**Directions**
Would you print all of the records below exactly, without skipping any?

**Listed records**
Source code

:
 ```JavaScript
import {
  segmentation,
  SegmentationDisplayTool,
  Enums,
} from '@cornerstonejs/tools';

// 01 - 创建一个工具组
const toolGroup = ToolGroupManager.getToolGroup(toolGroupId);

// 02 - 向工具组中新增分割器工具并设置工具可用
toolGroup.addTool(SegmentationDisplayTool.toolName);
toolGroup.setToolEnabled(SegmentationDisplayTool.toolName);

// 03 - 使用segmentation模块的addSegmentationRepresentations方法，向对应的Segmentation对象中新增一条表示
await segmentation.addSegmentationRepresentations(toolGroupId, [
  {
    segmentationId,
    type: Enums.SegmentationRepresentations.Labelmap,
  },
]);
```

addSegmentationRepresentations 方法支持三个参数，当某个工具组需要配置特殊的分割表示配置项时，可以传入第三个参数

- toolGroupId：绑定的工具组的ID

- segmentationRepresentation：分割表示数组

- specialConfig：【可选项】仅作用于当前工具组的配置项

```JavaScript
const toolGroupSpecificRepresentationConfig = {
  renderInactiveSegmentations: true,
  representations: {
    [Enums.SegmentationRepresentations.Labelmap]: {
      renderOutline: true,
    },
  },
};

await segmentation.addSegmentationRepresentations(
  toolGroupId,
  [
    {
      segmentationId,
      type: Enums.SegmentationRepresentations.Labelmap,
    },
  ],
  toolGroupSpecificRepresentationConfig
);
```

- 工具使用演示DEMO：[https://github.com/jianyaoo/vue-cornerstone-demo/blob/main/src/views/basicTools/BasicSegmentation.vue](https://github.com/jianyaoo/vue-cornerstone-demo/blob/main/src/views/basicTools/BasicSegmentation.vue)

**Response area**
Source code

:
 ```JavaScript
import {
  segmentation,
  SegmentationDisplayTool,
  Enums,
} from '@cornerstonejs/tools';

// 01 - 创建一个工具组
const toolGroup = ToolGroupManager.getToolGroup(toolGroupId);

// 02 - 向工具组中新增分割器工具并设置工具可用
toolGroup.addTool(SegmentationDisplayTool.toolName);
toolGroup.setToolEnabled(SegmentationDisplayTool.toolName);

// 03 - 使用segmentation模块的addSegmentationRepresentations方法，向对应的Segmentation对象中新增一条表示
await segmentation.addSegmentationRepresentations(toolGroupId, [
  {
    segmentationId,
    type: Enums.SegmentationRepresentations.Labelmap,
  },
]);
```

addSegmentationRepresentations 方法支持三个参数，当某个工具组需要配置特殊的分割表示配置项时，可以传入第三个参数

- toolGroupId：绑定的工具组的ID

- segmentationRepresentation：分割表示数组

- specialConfig：【可选项】仅作用于当前工具组的配置项

```JavaScript
const toolGroupSpecificRepresentationConfig = {
  renderInactiveSegmentations: true,
  representations: {
    [Enums.SegmentationRepresentations.Labelmap]: {
      renderOutline: true,
    },
  },
};

await segmentation.addSegmentationRepresentations(
  toolGroupId,
  [
    {
      segmentationId,
      type: Enums.SegmentationRepresentations.Labelmap,
    },
  ],
  toolGroupSpecificRepresentationConfig
);
```

- 工具使用演示DEMO：[https://github.com/jianyaoo/vue-cornerstone-demo/blob/main/src/views/basicTools/BasicSegmentation.vue](https://github.com/jianyaoo/vue-cornerstone-demo/blob/main/src/views/basicTools/BasicSegmentation.vue)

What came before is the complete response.